TASK OBJECTIVE – Resume the blog post on 3D printing for libraries, picking up right after its final sentence.
BEGIN PAGE EXTRACT
Archive for January, 2014

3D Printing for Fun, Science & Libraries

January 31, 2014 Leave a comment

“Could new Maker Spaces together with a reinforced commitment to learning-by-doing create the next generation of tinkerers, fluent in advanced manufacturing and rapid prototyping techniques?” [1]

Rapid fabrication resonates particularly well with “mens et manus” , the MIT philosophy of combining learning and doing. And Neil Gershenfeld has noted that  MIT has had a long-standing joke that a student is allowed to graduate only when their thesis can walk out of the printer. 

For the last year, the Institute has been thoughtfully reflecting on the future of education, and how “doing” will remain a part of it. One exciting vision involves organizing around a combination of academic villages and maker spaces that catalyze and combine on-line activities, in-person interactions and hands-on experiences.

My colleague Matt Bernhardt  was prevailed upon to give an overview of some of the key technologies that promise to enable this future. Matt, who is the Libraries current Web Developer, was trained as an architect and  founded and ran a fabrication space at the University of Ohio, and is acting as an expert advisor. We collaborated to organize a workshop summarizing the current generation of rapid fabrication technologies as an IAP session and as part of the Program on Information Science Brown Bag Series.

Matt’s excellent talk provided a general overview of the digitation-fabrication cycle and the broad categories of technologies for 3-d scanning and for rapid fabrication: subtractive, deformative, and additive methods, and their variants. His talk also provides exemplars of the state-of-the-practice in additive fabrication technologies, emerging methods and the range of capabilities (e.g. for scale, materials, precision) currently available in practice. (These slides are embedded below: )
END PAGE EXTRACT
BEGIN SOURCE MATERIAL
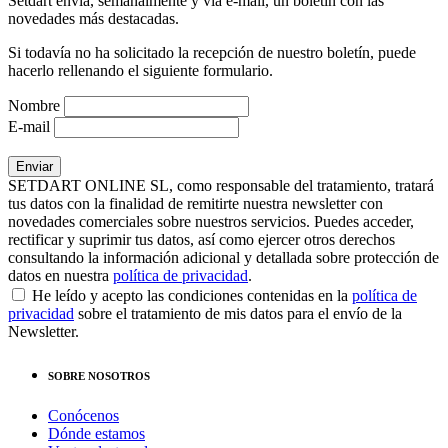
Setdart envía, semanalmente y vía e-mail, un boletín con las
novedades más destacadas.
Si todavía no ha solicitado la recepción de nuestro boletín, puede
hacerlo rellenando el siguiente formulario.
Nombre
E-mail
SETDART ONLINE SL, como responsable del tratamiento, tratará
tus datos con la finalidad de remitirte nuestra newsletter con
novedades comerciales sobre nuestros servicios. Puedes acceder,
rectificar y suprimir tus datos, así como ejercer otros derechos
consultando la información adicional y detallada sobre protección de
datos en nuestra
política de privacidad
.
He leído y acepto las condiciones contenidas en la
política de
privacidad
sobre el tratamiento de mis datos para el envío de la
Newsletter.
SOBRE NOSOTROS
Conócenos
Dónde estamos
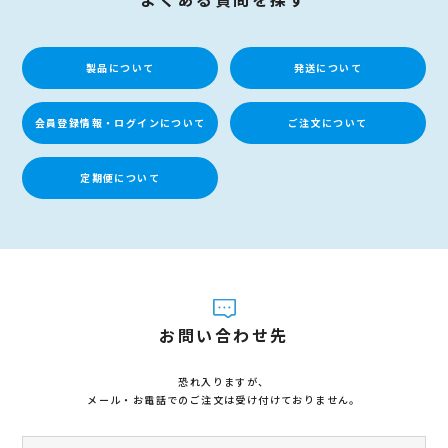
ご利用のメールアドレスやメールソフト(iCloud、Yahoo!メール、
Hotmail、Gmailなど)の設定、機能によっては、当店からのメールを
受信できないことや迷惑メールフォルダに振り分けられる可能性がご
ざいます。
製品について
発送について
受信設定をご確認のうえ、再度マイページログイン時の「パスワード
を忘れた方はこちら」より、ご登録のメールアドレスを入力してくだ
さい。
会員登録情報・ログインについて
ご注文について
[マイページ]
https://wavecontact.jp/mpcustomer/inputedit/
定期便について
お問い合わせ先
恐れ入りますが、
メール・お電話でのご注文は受け付けておりません。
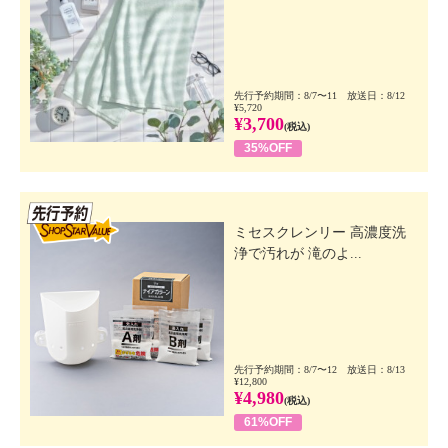
先行予約期間：8/7〜11 放送日：8/12
¥5,720
¥3,700
(税込)
35%OFF
先行SSV
ミセスクレンリー 高濃度洗
浄で汚れが 滝のよ...
先行予約期間：8/7〜12 放送日：8/13
¥12,800
¥4,980
(税込)
61%OFF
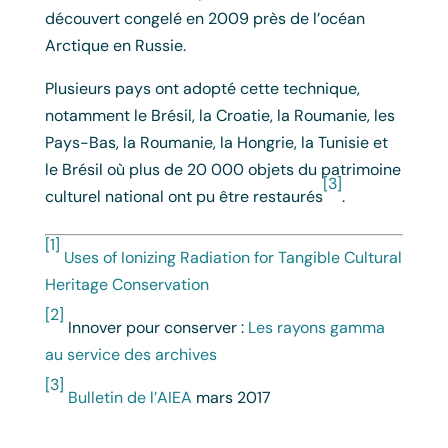
découvert congelé en 2009 près de l’océan
Arctique en Russie.
Plusieurs pays ont adopté cette technique,
notamment le Brésil, la Croatie, la Roumanie, les
Pays-Bas, la Roumanie, la Hongrie, la Tunisie et
le Brésil où plus de 20 000 objets du patrimoine
[3]
culturel national ont pu être restaurés
.
[1]
Uses of Ionizing Radiation for Tangible Cultural
Heritage Conservation
[2]
Innover pour conserver :
Les rayons gamma
au service des archives
[3]
Bulletin de l’AIEA
mars 2017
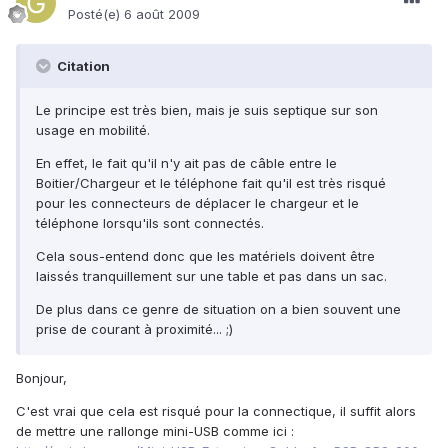
Posté(e)
6 août 2009
Citation
Le principe est très bien, mais je suis septique sur son
usage en mobilité.
En effet, le fait qu'il n'y ait pas de câble entre le
Boitier/Chargeur et le téléphone fait qu'il est très risqué
pour les connecteurs de déplacer le chargeur et le
téléphone lorsqu'ils sont connectés.
Cela sous-entend donc que les matériels doivent être
laissés tranquillement sur une table et pas dans un sac.
De plus dans ce genre de situation on a bien souvent une
prise de courant à proximité... ;)
Bonjour,
C'est vrai que cela est risqué pour la connectique, il suffit alors
de mettre une rallonge mini-USB comme ici :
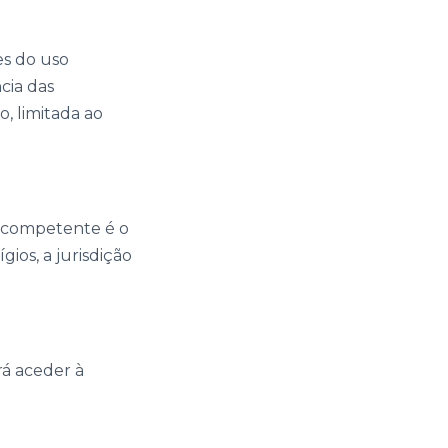
s do uso
cia das
, limitada ao
al competente é o
gios, a jurisdição
á aceder à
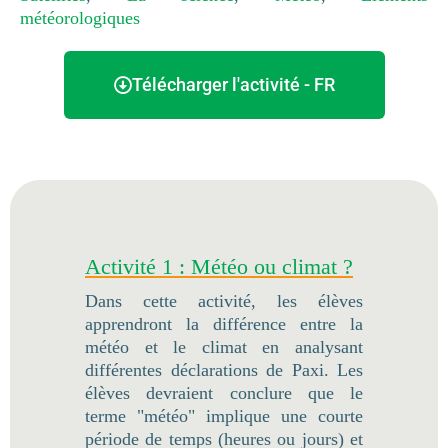
météorologiques
Télécharger l'activité - FR
Activité 1 : Météo ou climat ?
Dans cette activité, les élèves
apprendront la différence entre la
météo et le climat en analysant
différentes déclarations de Paxi. Les
élèves devraient conclure que le
terme "météo" implique une courte
période de temps (heures ou jours) et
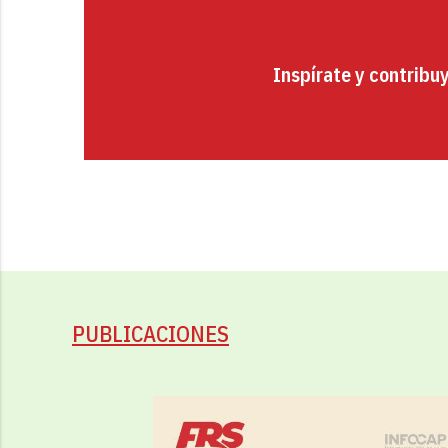
Inspírate y contribu
PUBLICACIONES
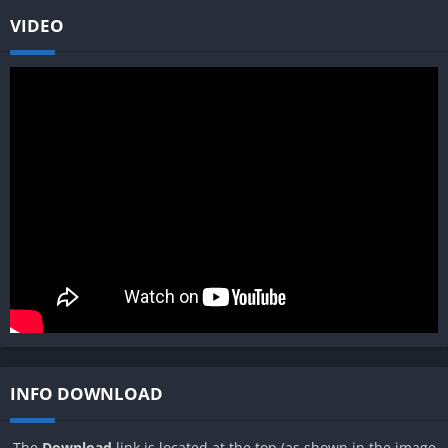
VIDEO
INFO DOWNLOAD
The
Download
link is located at the top (as shown in the image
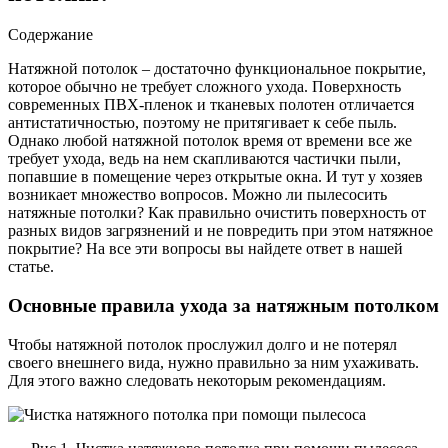
Содержание
Натяжной потолок – достаточно функциональное покрытие,
которое обычно не требует сложного ухода. Поверхность
современных ПВХ-пленок и тканевых полотен отличается
антистатичностью, поэтому не притягивает к себе пыль.
Однако любой натяжной потолок время от времени все же
требует ухода, ведь на нем скапливаются частички пыли,
попавшие в помещение через открытые окна. И тут у хозяев
возникает множество вопросов. Можно ли пылесосить
натяжные потолки? Как правильно очистить поверхность от
разных видов загрязнений и не повредить при этом натяжное
покрытие? На все эти вопросы вы найдете ответ в нашей
статье.
Основные правила ухода за натяжным потолком
Чтобы натяжной потолок прослужил долго и не потерял
своего внешнего вида, нужно правильно за ним ухаживать.
Для этого важно следовать некоторым рекомендациям.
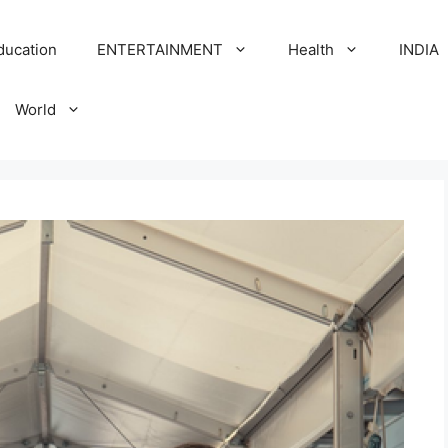
ducation
ENTERTAINMENT
Health
INDIA
World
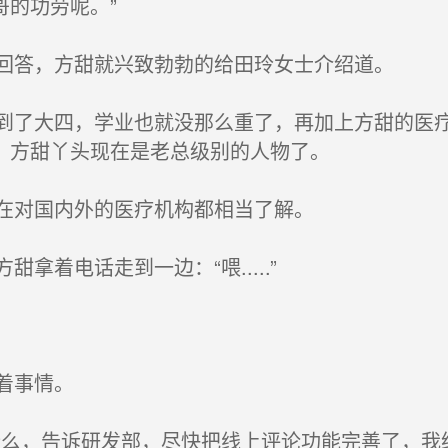
哥的功劳呢。”
回答，方甜就兴致勃勃的给田玲女士介绍道。
了大四，学业也就没那么重了，再加上方甜的医疗
，方甜丫头现在是老总级别的人物了。
在对国内外的医疗机构都相当了解。
着电话走到一边：“喂.....”
着事情。
么，告诉研发部，尽快把线上评论功能完善了，我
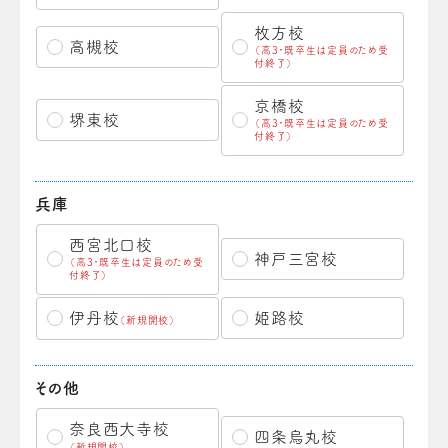
枚方校
高槻校
（高3・既卒生は定員のため受
付終了）
京橋校
堺東校
（高3・既卒生は定員のため受
付終了）
兵庫
西宮北口校
神戸三宮校
（高3・既卒生は定員のため受
付終了）
伊丹校
姫路校
（新規開校）
その他
奈良西大寺校
四条烏丸校
（新規開校）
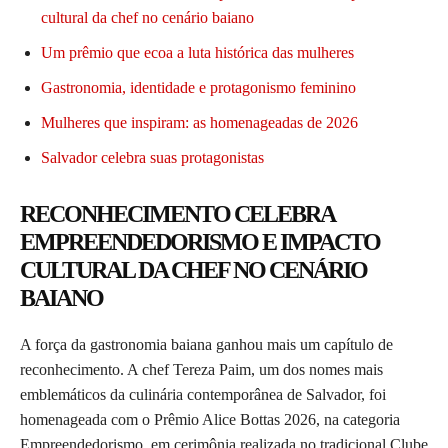
cultural da chef no cenário baiano
Um prêmio que ecoa a luta histórica das mulheres
Gastronomia, identidade e protagonismo feminino
Mulheres que inspiram: as homenageadas de 2026
Salvador celebra suas protagonistas
RECONHECIMENTO CELEBRA
EMPREENDEDORISMO E IMPACTO
CULTURAL DA CHEF NO CENÁRIO
BAIANO
A força da gastronomia baiana ganhou mais um capítulo de
reconhecimento. A chef Tereza Paim, um dos nomes mais
emblemáticos da culinária contemporânea de Salvador, foi
homenageada com o Prêmio Alice Bottas 2026, na categoria
Empreendedorismo, em cerimônia realizada no tradicional Clube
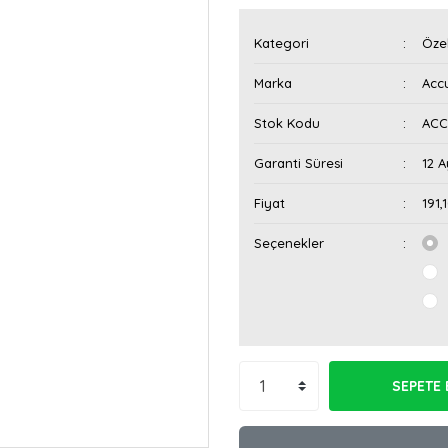
Kategori
Öze
Marka
Acc
Stok Kodu
ACC
Garanti Süresi
12 A
Fiyat
191,
Seçenekler
SEPETE 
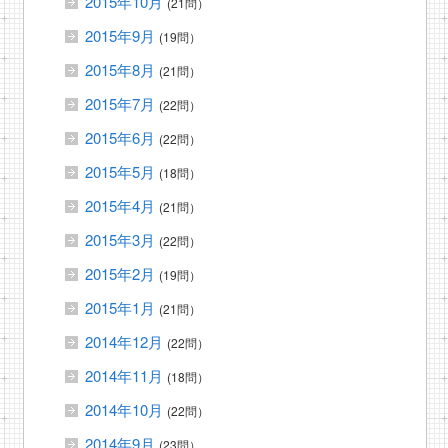
2015年10月
(21問）
2015年9月
(19問）
2015年8月
(21問）
2015年7月
(22問）
2015年6月
(22問）
2015年5月
(18問）
2015年4月
(21問）
2015年3月
(22問）
2015年2月
(19問）
2015年1月
(21問）
2014年12月
(22問）
2014年11月
(18問）
2014年10月
(22問）
2014年9月
(23問）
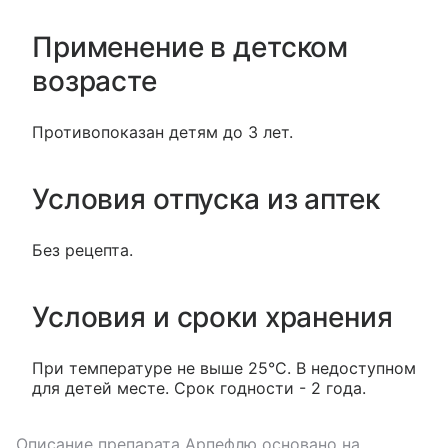
Применение в детском
возрасте
Противопоказан детям до 3 лет.
Условия отпуска из аптек
Без рецепта.
Условия и сроки хранения
При температуре не выше 25°С. В недоступном
для детей месте. Срок годности - 2 года.
Описание препарата
Арпефлю
основано на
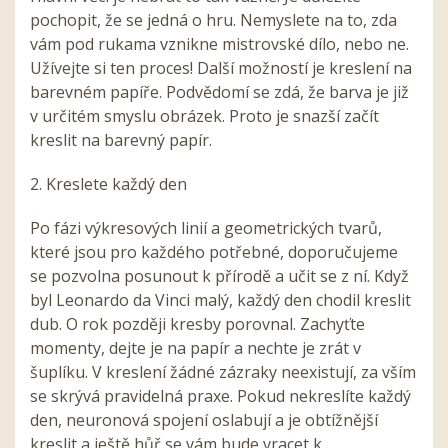
pochopit, že se jedná o hru. Nemyslete na to, zda
vám pod rukama vznikne mistrovské dílo, nebo ne.
Užívejte si ten proces! Další možností je kreslení na
barevném papíře. Podvědomí se zdá, že barva je již
v určitém smyslu obrázek. Proto je snazší začít
kreslit na barevný papír.
2. Kreslete každý den
Po fázi výkresových linií a geometrických tvarů,
které jsou pro každého potřebné, doporučujeme
se pozvolna posunout k přírodě a učit se z ní. Když
byl Leonardo da Vinci malý, každý den chodil kreslit
dub. O rok později kresby porovnal. Zachyťte
momenty, dejte je na papír a nechte je zrát v
šuplíku. V kreslení žádné zázraky neexistují, za vším
se skrývá pravidelná praxe. Pokud nekreslíte každý
den, neuronová spojení oslabují a je obtížnější
kreslit a ještě hůř se vám bude vracet k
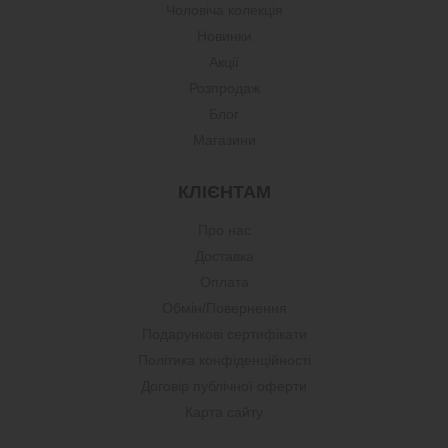
Чоловіча колекція
Новинки
Акції
Розпродаж
Блог
Магазини
КЛІЄНТАМ
Про нас
Доставка
Оплата
Обмін/Повернення
Подарункові сертифікати
Політика конфіденційності
Договір публічної оферти
Карта сайту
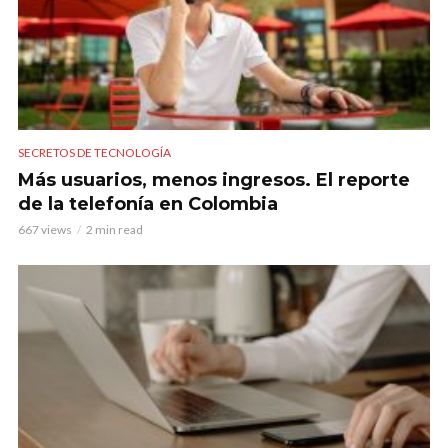
SECRETOS DE TECNOLOGÍA
Más usuarios, menos ingresos. El reporte
de la telefonía en Colombia
667 views
2 min read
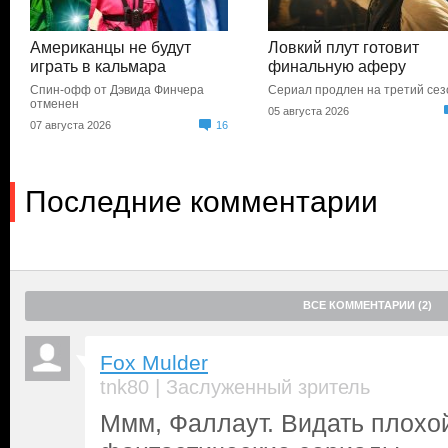
Американцы не будут
Ловкий плут готовит
играть в кальмара
финальную аферу
Спин-офф от Дэвида Финчера
Сериал продлен на третий сез
отменен
05 августа 2026
07 августа 2026
16
Последние комментарии
ВСЕ КОММЕНТАРИИ (2)
Fox Mulder
|
tnk80
Заслуженный зритель
Ммм, Фаллаут. Видать плохой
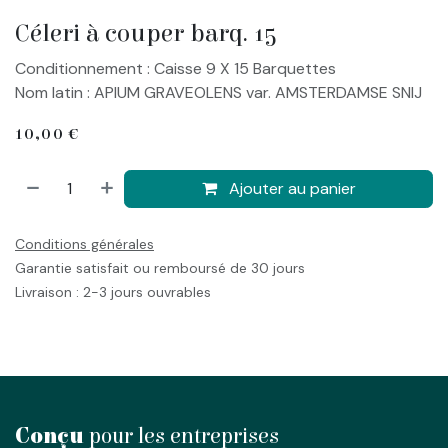
Céleri à couper barq. 15
Conditionnement : Caisse 9 X 15 Barquettes
Nom latin : APIUM GRAVEOLENS var. AMSTERDAMSE SNIJ
10,00
€
Ajouter au panier
Conditions générales
Garantie satisfait ou remboursé de 30 jours
Livraison : 2-3 jours ouvrables
Conçu
pour les entreprises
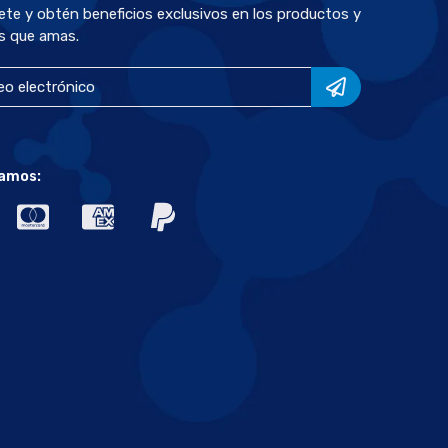
bete y obtén beneficios exclusivos en los productos y
s que amas.
amos:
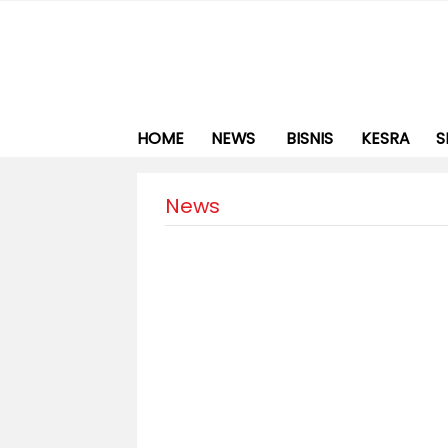
HOME
NEWS
BISNIS
KESRA
S
News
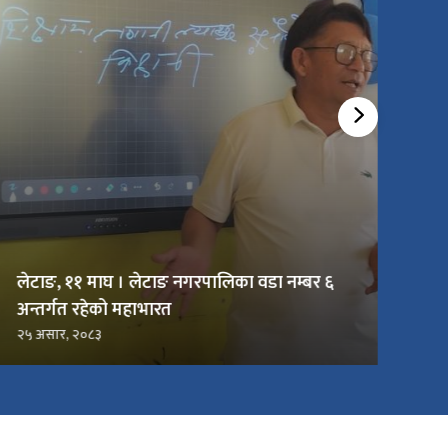
लेटाङ, ११ माघ । लेटाङ नगरपालिका वडा नम्बर ६
अन्तर्गत रहेको महाभारत
२५ असार, २०८३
END SOURCE MATERIAL
EXERCISE RESPONSE –
For thousands of years, libraries have had a major role in the discovery, management, and sharing of information. Rapid fabrication can be seen, in a way, as offering the ability to materialize information. So the question of  what roles the libraries might take on in relationship to supporting  fabrication and  managing the intellectual assets produced and used  is of natural interest from a library and information science point of view.  And it is not just of theoretical interest —  a recent survey by the Garnder-Harvey Library found that  substantial proportion of libraries were providing or planning to provide at least some support for “Maker Spaces”.

As  a complement to Matt’s talk, I outlined in the presentation below how fabrication fits into the research information life cycle, and some of the models for library support:

Clearly this area is of interest to MIT affiliates. The IAP talk rapidly reached its cap of 35 registrants, with nearly 70 more on the wait list, and participants  in the session discussed exploring how rapid fabrication can be used in a variety of ongoing research and scholarly projects, such as collaborative design of a satellite, rapid development of robots, modeling human anatomy for biomedical engineering, and fashion!

More generally, fabrication technologies are now used in production for medical implants, prosthetics, teaching aids, information visualization, research on rare/fragile objects, architecture, art, and advanced manufacturing. And use for creating custom pharmaceuticals, “printing” or “faxing” biological systems, and for printing active objects with embedded sensors and electronics is on the horizon. Having a dissertation “walk out of the printer” won’t be a joke for much longer.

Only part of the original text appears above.